• [Task directions] Find out how many lines in the records have the string "format" in them, and state only that number.

• [Materials provided]

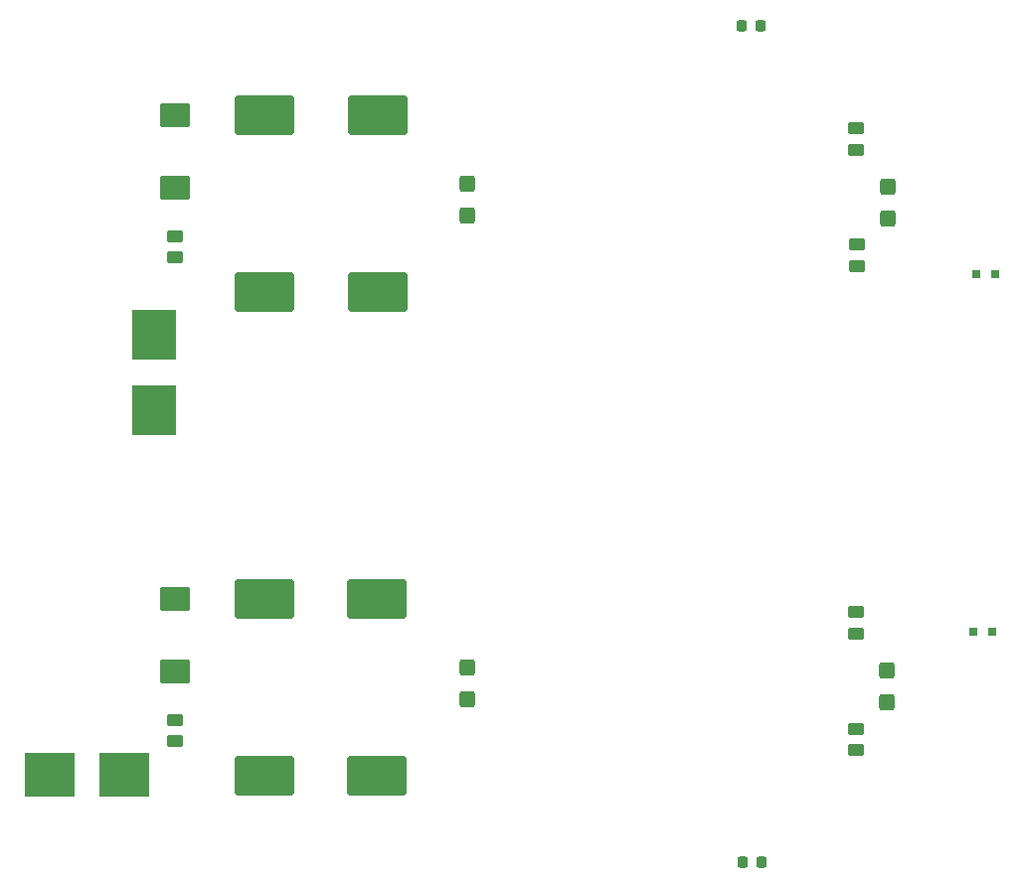
<source format=gbr>
%TF.GenerationSoftware,KiCad,Pcbnew,8.0.6*%
%TF.CreationDate,2025-05-16T11:43:59-04:00*%
%TF.ProjectId,PM5V_Telemetry_Cold_TPC,504d3556-5f54-4656-9c65-6d657472795f,rev?*%
%TF.SameCoordinates,Original*%
%TF.FileFunction,Paste,Top*%
%TF.FilePolarity,Positive*%
%FSLAX46Y46*%
G04 Gerber Fmt 4.6, Leading zero omitted, Abs format (unit mm)*
G04 Created by KiCad (PCBNEW 8.0.6) date 2025-05-16 11:43:59*
%MOMM*%
%LPD*%
G01*
G04 APERTURE LIST*
G04 Aperture macros list*
%AMRoundRect*
0 Rectangle with rounded corners*
0 $1 Rounding radius*
0 $2 $3 $4 $5 $6 $7 $8 $9 X,Y pos of 4 corners*
0 Add a 4 corners polygon primitive as box body*
4,1,4,$2,$3,$4,$5,$6,$7,$8,$9,$2,$3,0*
0 Add four circle primitives for the rounded corners*
1,1,$1+$1,$2,$3*
1,1,$1+$1,$4,$5*
1,1,$1+$1,$6,$7*
1,1,$1+$1,$8,$9*
0 Add four rect primitives between the rounded corners*
20,1,$1+$1,$2,$3,$4,$5,0*
20,1,$1+$1,$4,$5,$6,$7,0*
20,1,$1+$1,$6,$7,$8,$9,0*
20,1,$1+$1,$8,$9,$2,$3,0*%
G04 Aperture macros list end*
%ADD10R,4.241800X3.810000*%
%ADD11RoundRect,0.225000X0.225000X0.250000X-0.225000X0.250000X-0.225000X-0.250000X0.225000X-0.250000X0*%
%ADD12R,0.800000X0.800000*%
%ADD13R,3.810000X4.241800*%
%ADD14RoundRect,0.250000X0.425000X-0.450000X0.425000X0.450000X-0.425000X0.450000X-0.425000X-0.450000X0*%
%ADD15RoundRect,0.250000X0.450000X-0.262500X0.450000X0.262500X-0.450000X0.262500X-0.450000X-0.262500X0*%
%ADD16RoundRect,0.170000X2.330000X-1.530000X2.330000X1.530000X-2.330000X1.530000X-2.330000X-1.530000X0*%
%ADD17RoundRect,0.250000X-0.450000X0.262500X-0.450000X-0.262500X0.450000X-0.262500X0.450000X0.262500X0*%
%ADD18RoundRect,0.250000X1.025000X-0.787500X1.025000X0.787500X-1.025000X0.787500X-1.025000X-0.787500X0*%
G04 APERTURE END LIST*
D10*
%TO.C,F2*%
X108292300Y-104060000D03*
X114667700Y-104060000D03*
%TD*%
D11*
%TO.C,C10*%
X168843100Y-40250000D03*
X167293100Y-40250000D03*
%TD*%
D12*
%TO.C,D1*%
X188818100Y-61370000D03*
X187218100Y-61370000D03*
%TD*%
D13*
%TO.C,F1*%
X117250000Y-72957700D03*
X117250000Y-66582300D03*
%TD*%
D14*
%TO.C,C20*%
X179635600Y-97842500D03*
X179635600Y-95142500D03*
%TD*%
D15*
%TO.C,R5*%
X118985600Y-101197500D03*
X118985600Y-99372500D03*
%TD*%
D16*
%TO.C,L3*%
X126625600Y-104106000D03*
X136225600Y-104106000D03*
%TD*%
D15*
%TO.C,R3*%
X177028100Y-50772500D03*
X177028100Y-48947500D03*
%TD*%
D14*
%TO.C,C2*%
X143918100Y-56350000D03*
X143918100Y-53650000D03*
%TD*%
D17*
%TO.C,R4*%
X177038100Y-58877500D03*
X177038100Y-60702500D03*
%TD*%
D11*
%TO.C,C16*%
X168923000Y-111506000D03*
X167373000Y-111506000D03*
%TD*%
D17*
%TO.C,R7*%
X177005600Y-100122499D03*
X177005600Y-101947499D03*
%TD*%
D16*
%TO.C,L2*%
X126658100Y-47831000D03*
X136258100Y-47831000D03*
%TD*%
%TO.C,L4*%
X126625600Y-89076001D03*
X136225600Y-89076001D03*
%TD*%
D18*
%TO.C,C11*%
X119005600Y-95277501D03*
X119005600Y-89052501D03*
%TD*%
D16*
%TO.C,L1*%
X126658100Y-62861000D03*
X136258100Y-62861000D03*
%TD*%
D15*
%TO.C,R6*%
X176995600Y-92017500D03*
X176995600Y-90192500D03*
%TD*%
D12*
%TO.C,D2*%
X186978100Y-91830000D03*
X188578100Y-91830000D03*
%TD*%
D18*
%TO.C,C1*%
X119038100Y-54032500D03*
X119038100Y-47807500D03*
%TD*%
D14*
%TO.C,C9*%
X179668100Y-56597500D03*
X179668100Y-53897500D03*
%TD*%
D15*
%TO.C,R1*%
X119018100Y-59952500D03*
X119018100Y-58127500D03*
%TD*%
D14*
%TO.C,C12*%
X143885600Y-97595001D03*
X143885600Y-94895001D03*
%TD*%
M02*

</source>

• [Response area] 2